### Task description
Below are entries; tally how many lines hold the string "needleleaf" and answer with only that figure.

(Entries provided begins)

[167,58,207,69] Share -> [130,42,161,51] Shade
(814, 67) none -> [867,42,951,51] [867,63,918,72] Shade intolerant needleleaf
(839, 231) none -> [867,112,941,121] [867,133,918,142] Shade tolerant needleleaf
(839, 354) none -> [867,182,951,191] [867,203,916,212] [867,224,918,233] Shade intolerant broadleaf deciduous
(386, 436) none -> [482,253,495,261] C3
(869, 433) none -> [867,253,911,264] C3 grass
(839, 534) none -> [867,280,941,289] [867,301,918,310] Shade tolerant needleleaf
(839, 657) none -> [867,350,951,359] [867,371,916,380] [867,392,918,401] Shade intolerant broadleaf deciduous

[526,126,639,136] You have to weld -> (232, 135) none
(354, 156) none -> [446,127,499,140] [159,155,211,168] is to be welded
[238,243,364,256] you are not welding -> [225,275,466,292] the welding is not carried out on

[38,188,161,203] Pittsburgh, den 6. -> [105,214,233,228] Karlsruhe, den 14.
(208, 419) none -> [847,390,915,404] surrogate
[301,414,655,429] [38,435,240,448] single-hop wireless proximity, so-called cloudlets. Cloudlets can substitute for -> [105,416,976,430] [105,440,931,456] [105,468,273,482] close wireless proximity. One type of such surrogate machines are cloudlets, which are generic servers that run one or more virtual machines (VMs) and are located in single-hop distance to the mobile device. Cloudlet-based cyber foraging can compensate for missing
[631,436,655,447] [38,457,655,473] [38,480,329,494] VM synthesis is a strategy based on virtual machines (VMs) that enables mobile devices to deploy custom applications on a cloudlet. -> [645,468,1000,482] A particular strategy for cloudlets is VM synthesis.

(Entries provided ends)

### Solution
3